Il appartient donc au juge de respecter un juste équilibre entre deux revendications contraires en veillant à ce que l’atteinte au droit du propriétaire soit proportionnée et justifiée par la sauvegarde des droits du locataire, dès lors que ces derniers apparaissent légitimes.
Il convient de rechercher si la situation de Madame [I], épouse [H] lui permet de bénéficier de délais avant l’expulsion qui doit être entreprise et dont le principe ne peut plus être contesté.
Il n’est pas contesté que Madame [I], épouse [H] n’est plus redevable d’aucune dette de loyer. Elle justifie de ses démarches auprès du FSL ainsi que de la CAF. Elle mentionne un accord oral de RLF pour la signature d’un nouveau bail, sans pour autant être en mesure d’en justifier. Le conseil de la société RLF indique avoir reçu des informations contraires, s’opposant à l’octroi de tout délai.
La demanderesse justifie, en tout état de cause, d’une réelle bonne foi, quant au remboursement de sa dette. Aussi, et malgré l’absence de démarche particulière en vue de son relogement, il convient d’accorder à Madame [I], épouse [H], un délai de six mois, avant son expulsion, ce qui lui permettra de mettre au clair sa situation avec la société RLF et de mener à bien ses démarches de relogement.
Sur les demandes accessoires
La nature de la demande impose de laisser les dépens à la charge de Madame [I], épouse [H].
La situation économique de Madame [I], épouse [H] commande de dire n’y avoir lieu à une indemnité au titre de l’article 700 du code de procédure civile.

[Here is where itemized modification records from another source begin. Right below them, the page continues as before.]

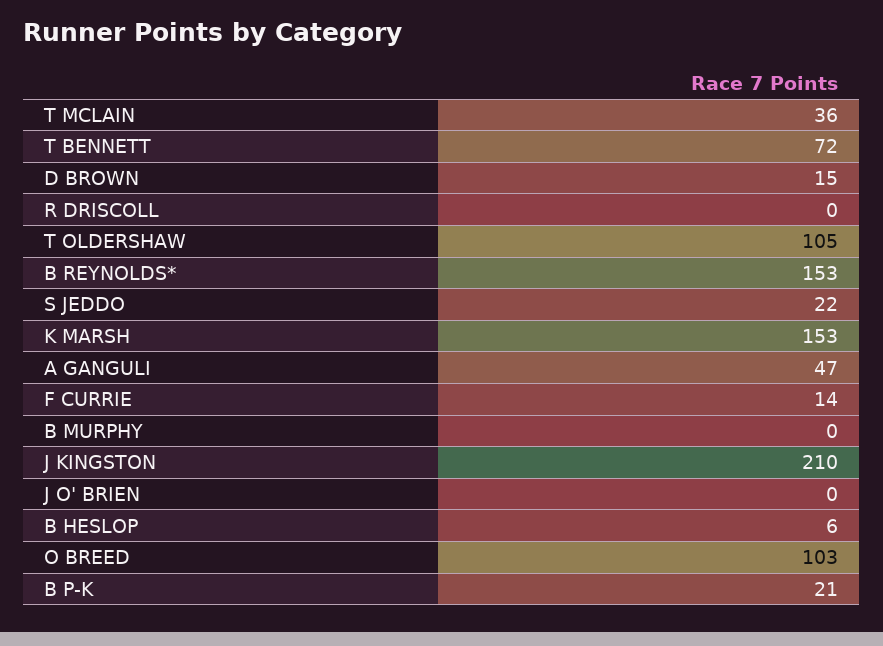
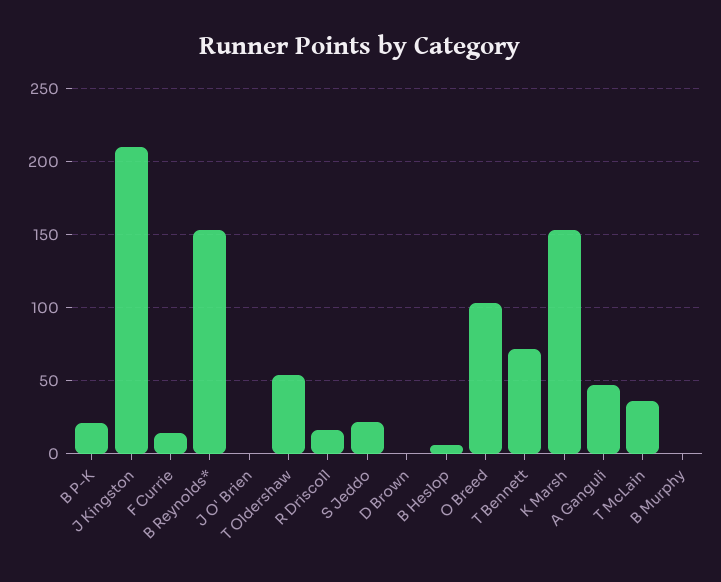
  {
    "T MCLAIN": 36,
    "T BENNETT": 72,
-   "D BROWN": 15,
+   "D BROWN": 0,
-   "R DRISCOLL": 0,
+   "R DRISCOLL": 15,
-   "T OLDERSHAW": 105,
+   "T OLDERSHAW": 55,
    "B REYNOLDS*": 153,
    "S JEDDO": 22,
    "K MARSH": 153,
    "A GANGULI": 47,
    "F CURRIE": 14,
    "B MURPHY": 0,
    "J KINGSTON": 210,
    "J O' BRIEN": 0,
    "B HESLOP": 6,
    "O BREED": 103,
    "B P-K": 21
  }

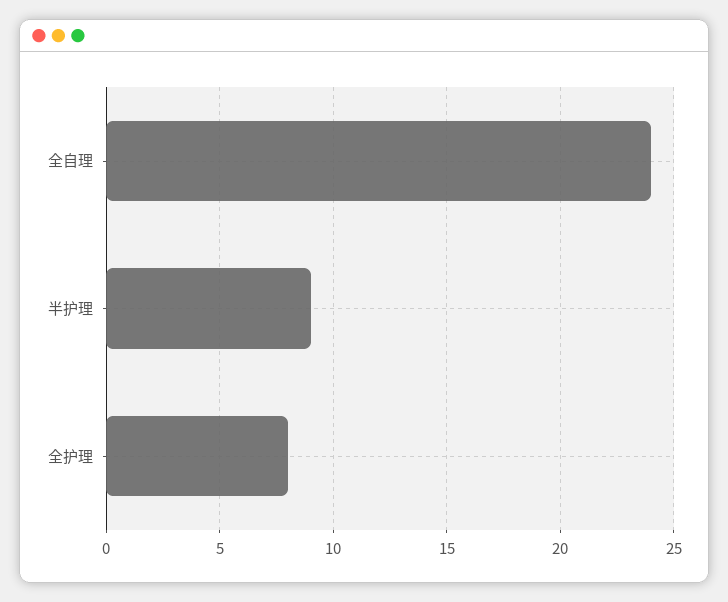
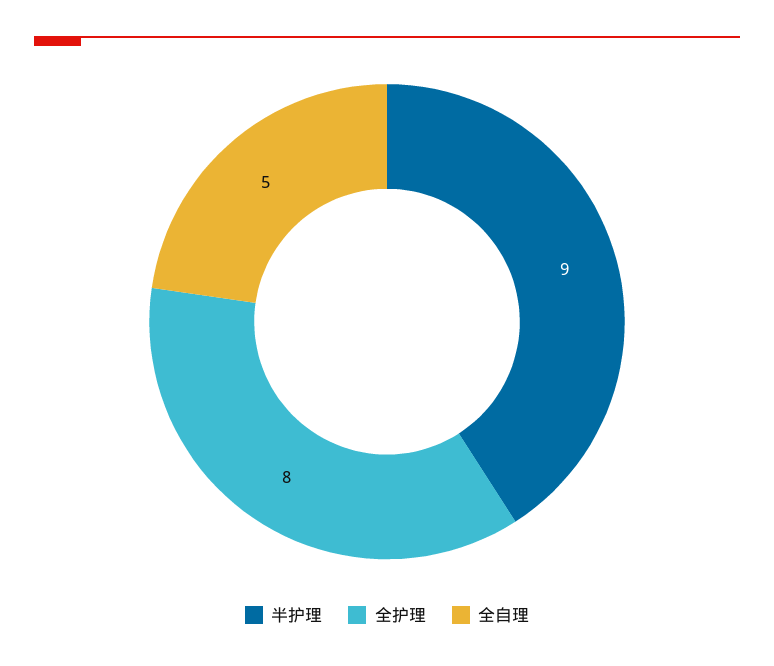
  {
-   "全自理": 24,
+   "全自理": 5,
    "半护理": 9,
    "全护理": 8
  }

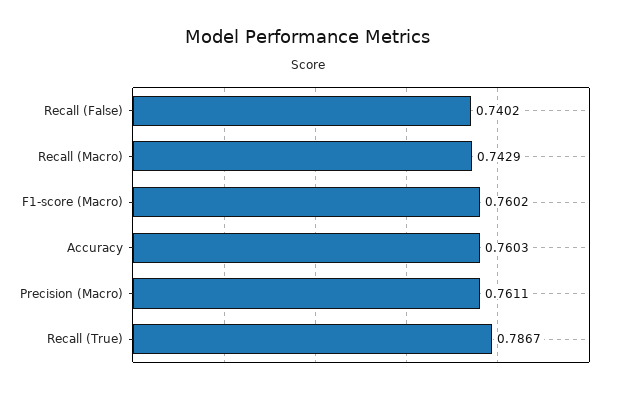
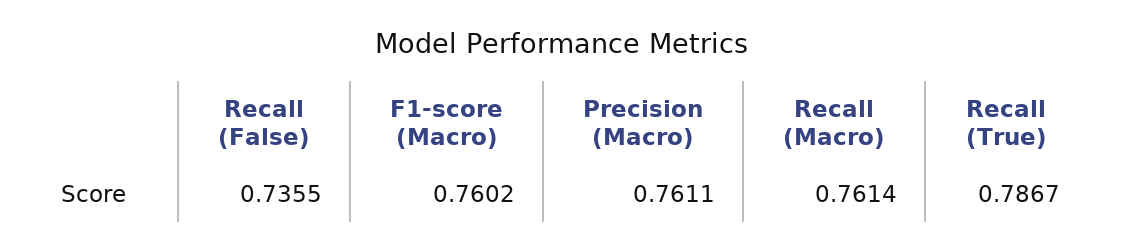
  {
-   "Recall (False)": 0.7402,
+   "Recall (False)": 0.7355,
-   "Recall (Macro)": 0.7429,
+   "Recall (Macro)": 0.7614,
    "F1-score (Macro)": 0.7602,
-   "Accuracy": 0.7603,
    "Precision (Macro)": 0.7611,
    "Recall (True)": 0.7867
  }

Il est rappelé que la présente décision est exécutoire de droit à titre provisoire en vertu de l’article R.121-21 du code des procédures civiles d’exécution.
PAR CES MOTIFS
La juge de l’exécution, statuant après débats en audience publique, par jugement contradictoire, rendu en premier ressort et mis à disposition du public au greffe,
ACCORDE à Madame [G] [I], épouse [H] un délai de 6 mois avant l’expulsion des lieux situés [Adresse 1] à [Localité 4] ;
RAPPELLE que ce délai est subordonné au paiement ponctuel et régulier de l’indemnité d’occupation ;
CONDAMNE Madame [G] [I], épouse [H] aux dépens ;
DIT n’y avoir lieu à application des dispositions de l’article 700 du code de procédure civile;
RAPPELLE que les décisions du juge de l’exécution sont exécutoires de plein droit.